Vayra - Wednesday, January 9, 2019 - link
4.7 Ghz XFR seems to be in the cards, so there's that. Maybe 4.8-4.9 all core OC is doable, which would elevate Ryzen to 9th gen top end Intel for all purposes. And perhaps even exceed it.resizt0r - Wednesday, January 9, 2019 - link
Lisa Su, SHUT UP AND TAKE MY MONEY!Vayra - Wednesday, January 9, 2019 - link
No, no, let her talk a bit first. You're allowed to toss money at the screen while she does.Spoelie - Wednesday, January 9, 2019 - link
I'M TRYING BUT NOTHING IS HAPPENINGFreeb!rd - Wednesday, January 9, 2019 - link
Surely doesn't look like the Apple Phone "new release" line... those get packed the night before...Flunk - Wednesday, January 9, 2019 - link
I'm hoping the rumours of a reasonably priced 16-core processor are true. That would give me a good reason to upgrade, something that has been severely lacking lately.Spoelie - Wednesday, January 9, 2019 - link
Why does Paul need 2 seats?allanmac - Wednesday, January 9, 2019 - link
Lisa just one-upped Jen Hsun with a short sleeve black leather jacket.Dribble - Wednesday, January 9, 2019 - link
They are related, the jackets are probably a family identity thing.joms_us - Wednesday, January 9, 2019 - link
But wait somebody said Apple is close to the fastest desktop processor with their A12X. How is that even possible? More like 1/10th of Ryzen 3800X =D0ldman79 - Wednesday, January 9, 2019 - link
Ryzen 3000 series info was extremely limited.Not nearly enough, even just hinting at us about what was coming would be something.

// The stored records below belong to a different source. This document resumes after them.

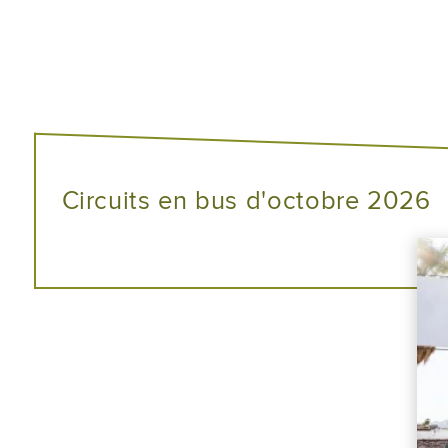
Circuits en bus d'octobre 2026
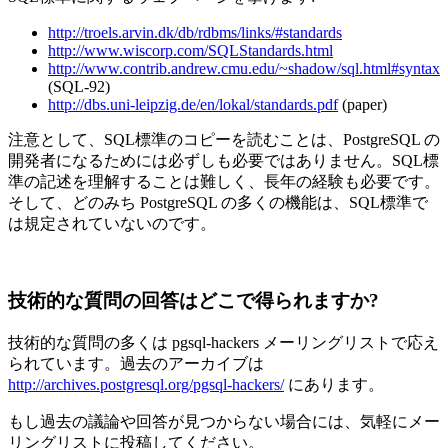
http://troels.arvin.dk/db/rdbms/links/#standards
http://www.wiscorp.com/SQLStandards.html
http://www.contrib.andrew.cmu.edu/~shadow/sql.html#syntax
(SQL-92)
http://dbs.uni-leipzig.de/en/lokal/standards.pdf
(paper)
注意として、SQL標準のコピーを読むことは、PostgreSQL の
開発者になるためには必ずしも必要ではありません。SQL標
準の記述を理解することは難しく、長年の経験も必要です。
そして、どのみち PostgreSQL の多くの機能は、SQL標準で
は規定されていないのです。
技術的な質問の回答はどこで得られますか?
技術的な質問の多くは pgsql-hackers メーリングリストで応え
られています。過去のアーカイブは
http://archives.postgresql.org/pgsql-hackers/
にあります。
もし過去の議論や回答が見つからない場合には、気軽にメー
リングリストに投稿してください。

The video card is just too expensive given that it doesn't have ray tracing and even though there are very, very few games using ray tracing, $700 is too much for a video card that isn't future proof.
Alistair - Wednesday, January 9, 2019 - link
Hate to break it to you, but the current RT implementation is far from future proof. Was watching a review of the RTX 2060 talking up the 60fps average, and it was constantly dropping as low as 39 fps... no thanks.richough3 - Wednesday, January 9, 2019 - link
$700 is a bit high, but I wouldn't consider an RTX 2080 TI to be future proof when it comes to Ray Tracing. It's almost too slow right now, so generation improvements to RTX and more Ray Tracing implementation in games will make it so the 2080 TI won't be effective too far beyond 1st gen games with RTX.austrianewette - Friday, January 11, 2019 - link
AMD keynote is the best idea in this modern era. this idea goes viral thanks for this information. it lifts your digital life to the sky. https://softhaseb.comDarcey R. Epperly - Monday, January 14, 2019 - link
Where's Zen 2 for mobile? Sorry AMD, the old Zen+ another heat monster? The Zen 2 Q2, Q3, late in the market. At this time, Intel will release Sunny Cove with 48 KB of L1 Cache too.